Task goal => Retype all the entries word for word, but omit the pictures.

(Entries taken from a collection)
Content starts

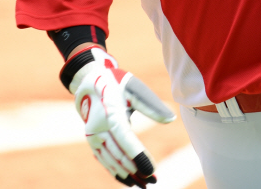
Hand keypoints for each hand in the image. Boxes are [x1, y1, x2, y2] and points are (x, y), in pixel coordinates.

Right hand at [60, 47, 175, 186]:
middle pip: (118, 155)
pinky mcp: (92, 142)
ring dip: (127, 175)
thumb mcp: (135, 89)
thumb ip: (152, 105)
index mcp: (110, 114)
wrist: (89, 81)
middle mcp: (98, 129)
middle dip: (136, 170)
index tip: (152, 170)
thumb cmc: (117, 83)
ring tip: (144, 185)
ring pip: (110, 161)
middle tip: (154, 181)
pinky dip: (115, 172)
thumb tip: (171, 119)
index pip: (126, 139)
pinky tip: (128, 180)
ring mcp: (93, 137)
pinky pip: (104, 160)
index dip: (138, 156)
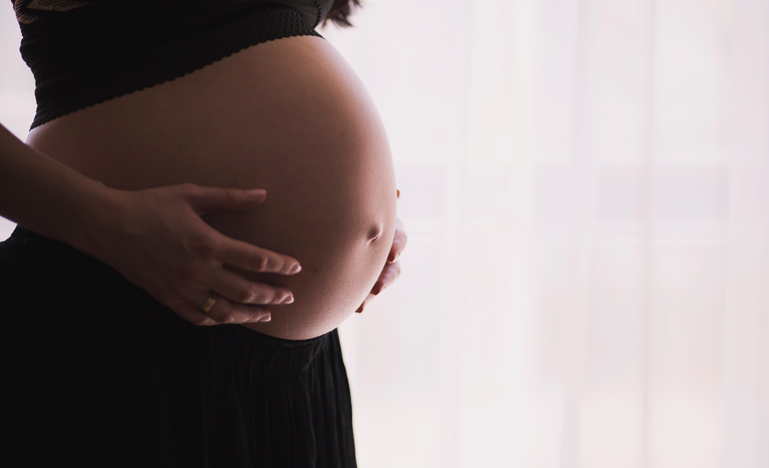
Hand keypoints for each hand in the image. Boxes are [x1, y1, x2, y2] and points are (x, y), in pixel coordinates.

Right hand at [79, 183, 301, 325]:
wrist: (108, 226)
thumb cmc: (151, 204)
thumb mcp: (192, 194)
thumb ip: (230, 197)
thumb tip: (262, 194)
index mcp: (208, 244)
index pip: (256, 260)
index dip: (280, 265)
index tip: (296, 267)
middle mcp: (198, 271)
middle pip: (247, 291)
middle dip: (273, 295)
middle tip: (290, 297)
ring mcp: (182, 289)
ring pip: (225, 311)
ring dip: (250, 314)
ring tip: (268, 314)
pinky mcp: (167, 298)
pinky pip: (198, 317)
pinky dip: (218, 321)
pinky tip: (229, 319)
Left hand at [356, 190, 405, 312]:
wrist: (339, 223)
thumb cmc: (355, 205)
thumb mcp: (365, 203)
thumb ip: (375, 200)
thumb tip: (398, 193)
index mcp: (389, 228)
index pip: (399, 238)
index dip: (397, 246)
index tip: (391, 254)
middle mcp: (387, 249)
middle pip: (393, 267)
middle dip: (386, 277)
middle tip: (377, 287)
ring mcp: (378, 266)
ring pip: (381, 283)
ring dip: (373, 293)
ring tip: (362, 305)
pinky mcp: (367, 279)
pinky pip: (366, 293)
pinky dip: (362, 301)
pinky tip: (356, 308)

Content ends

Exercise output =>
Hand keypoints for each hand in the image. Boxes are [x1, y1, x2, y2] and points are (x, y), in pixel coordinates.

Right hand at [60, 47, 175, 186]:
middle pip: (118, 155)
pinky mcp: (92, 142)
ring dip: (127, 175)
thumb mcp: (135, 89)
thumb ip: (152, 105)
index mcp: (110, 114)
wrist: (89, 81)
middle mcp: (98, 129)
middle dip: (136, 170)
index tip: (152, 170)
thumb cmc: (117, 83)
ring tip: (144, 185)
ring pip: (110, 161)
middle tip: (154, 181)
pinky dip: (115, 172)
thumb tip: (171, 119)
index pip: (126, 139)
pinky tip: (128, 180)
ring mcp: (93, 137)
pinky pip: (104, 160)
index dip: (138, 156)
Hand keypoints for each hand in the image. Boxes are [x1, y1, x2, y2] and points are (x, y), in pixel coordinates.

Right hand at [79, 183, 301, 325]:
wrist: (108, 226)
thumb cmc: (151, 204)
thumb mcp: (192, 194)
thumb ip: (230, 197)
thumb tip: (262, 194)
index mcp: (208, 244)
index pip: (256, 260)
index dip: (280, 265)
index tip: (296, 267)
middle mcp: (198, 271)
middle pip: (247, 291)
middle dip: (273, 295)
middle tip: (290, 297)
ring mcp: (182, 289)
ring pip: (225, 311)
ring dip: (250, 314)
ring tip: (268, 314)
pinky mcp: (167, 298)
pinky pip: (198, 317)
pinky dip: (218, 321)
pinky tip: (229, 319)
Left hand at [356, 190, 405, 312]:
wrist: (339, 223)
thumb cmc: (355, 205)
thumb mcp: (365, 203)
thumb ip: (375, 200)
thumb tip: (398, 193)
index mcp: (389, 228)
index pip: (399, 238)
index dip: (397, 246)
index tip: (391, 254)
middle mcp: (387, 249)
middle pip: (393, 267)
middle dip: (386, 277)
middle tip: (377, 287)
ring mcp: (378, 266)
ring pip: (381, 283)
ring dip: (373, 293)
ring tip: (362, 305)
pinky mcp: (367, 279)
pinky pip: (366, 293)
pinky dip: (362, 301)
pinky tip: (356, 308)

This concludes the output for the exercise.